Angelo

 
Corona Diaries

Yesterday afternoon I found out my neighbour in Greenpoint, NY had died from complications due to Covid-19.  His name was Angelo, he was 82 years old.  He had moved into the apt above us about 5 years ago, just after Dotti was born.  We would hear him in the early new born baby mornings vacuuming his apt, trying to keep his emphysema at bay.   Our apt building is owned by Maria, a strong willed thimble sized Puerto Rican lady who bought the house decades ago and raised her daughter, Beverly, there. 60 odd years later they both still live there.  They all look after each other, keep an eye out for one another and are deeply intrenched in the dwindling local community. Angelo use to spend his days in this neighborhood, either watching the world go by outside the buildings front door or chatting to the owners of the local stores.  When I spoke to Beverly yesterday she mentioned that Angelo had been talking about how hard life was getting.  On a recent trip to one of the stores he had told the owner that he just wanted to be with his mother, who had died many years ago. The details grow a little blurry here, but at some point shortly afterwards he vanished, he was found, he was hospitalized, he escaped ( yes he just got up and walked out), raced around Manhattan for a while before falling over.   Needing physio therapy they transferred him to a nursing home where by all accounts he was mending well. He wanted to come home though, the place depressed him. Then the pandemic took hold of the world and the nursing homes shut down. Beverly tried to get him out of there, he no longer needed to be there, but they wouldn’t let him go. It wasn’t long before Covid came knocking.   The last time anyone spoke to him on the phone he made no sense. A week later he died, alone.  

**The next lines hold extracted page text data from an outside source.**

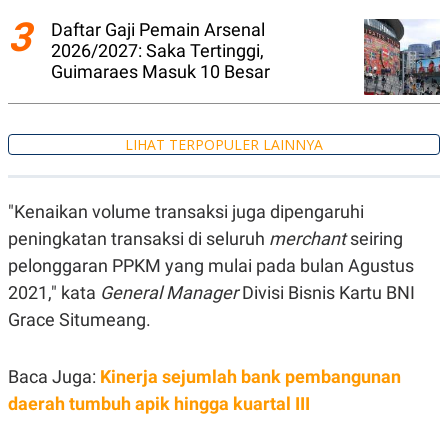
A
I
3
S
V
Daftar Gaji Pemain Arsenal
K
E
2026/2027: Saka Tertinggi,
E
Guimaraes Masuk 10 Besar
M
E
N
T
E
LIHAT TERPOPULER LAINNYA
R
I
A
N
"Kenaikan volume transaksi juga dipengaruhi
L
peningkatan transaksi di seluruh
merchant
seiring
E
S
pelonggaran PPKM yang mulai pada bulan Agustus
T
A
2021," kata
General Manager
Divisi Bisnis Kartu BNI
R
Grace Situmeang.
I
Baca Juga:
KANAL
Kinerja sejumlah bank pembangunan
daerah tumbuh apik hingga kuartal III
P
I
U
M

A few years ago my husband did some work for Angelo. He worked on his kitchen, free of charge. As a thank you he made us one of his infamous Cheese Cakes.  They were apparently the stuff of legends. At the local church fairs, his cakes were always the first to go, the first to sell out.  The cake was indeed meltingly delicious, one of those i’ll just have one bite and then before you know it you are walking back to the fridge to take another and another.   I wish, though, I had asked him in to join us, told him to pull up a chair, put the kettle on and have a cuppa with us while we ate.  I’m sure he had many stories, i’m sure he would have liked the company.  I can’t do anything to change that now but I am hoping his mom did just that yesterday afternoon when he finally got to join her again. RIP Angelo.